Forecasting player behavior can also be useful for generating dynamic game content. Open world and role-playing games are particularly well suited for utilizing such insights. Imagine an open world wild west game in which a player recruits a posse of cowboys in order to rob a bank, and the game realizes that this complex behavior has occurred and sends the sheriff and his deputies to confront the player in advance. Or visualize instead a situation in which entire worlds or maps are spawned in response to player actions.

Recent advances in NLP and dialog systems are yet another way in which ML can better anticipate player behavior in order to generate realistic interactions. No longer are game creators limited to simplistic, predetermined conversational paths. Now, entirely novel conversations can be generated between players and NPCs, and the game storyline and structure can be modified in response to off-the-cuff interactions.

Player Ranking and Fraudulent Activity

For online multiplayer games in particular, ranking players is a key contribution of ML. It’s important that the ranking and pairing of players is accurate, because improper ranking can lead to frustration, boredom, and low player engagement. A given player does not want to play with others who are too far above or below their current skill level as this diminishes the fun of the experience. Closely related to this problem is the detection of fraudulent in-game activity. Detecting and removing players who are cheating the system by using bots or disallowed hacks is critical to ensuring that the gaming experience is fair and enjoyable for everyone. Event-based models can monitor player behavior over time and quickly detect aberrations that might be suggestive of cheating.
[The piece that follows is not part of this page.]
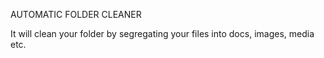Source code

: AUTOMATIC FOLDER CLEANER

It will clean your folder by segregating your files into docs, images, media etc.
Much of the difficulty of detecting cheating and fraud within gaming is that the model must operate entirely in real-time and across networks of many players, all in response to event-based data. Identifying and banning cheaters after many instances of cheating have occurred is not all that useful, as by that point the gaming experiences of other players have already been negatively impacted, causing frustration and perhaps leading them to abandon the game. A better solution is to block and abort cheaters from the game in real-time. Development of tools to work with real-time, event-based data has enabled this ability, and research has validated the effectiveness of this approach.

Conclusion

AI and ML have truly revolutionized what’s possible within the gaming space, allowing game developers to more effectively target potential customers, generate new and exciting in-game content in response to forecasted player actions, detect and prevent cheating, improve player ranking and pairing, and identify what causes individual players to abandon the gaming experience. A common thread underlying all of these newfound capabilities is the incorporation of event-based data into the modeling process, something which necessitates new tools. Feature engines are at the heart of event-based ML tooling and provide the requisite infrastructure for training models on top of what is inherently an ever-evolving training set. Static feature stores are good for models which train on fixed user data such as demographics, but quickly become limited in the context of dynamic game environments. However, given the right data toolbox, a development team can easily build a model which travels back in time across the entire history of user actions and updates in response to new behaviors. It is this powerful machine learning model paradigm which will truly allow gaming companies to learn from all of the information they have at their disposal and secure their deserved piece of the gaming revenue pie.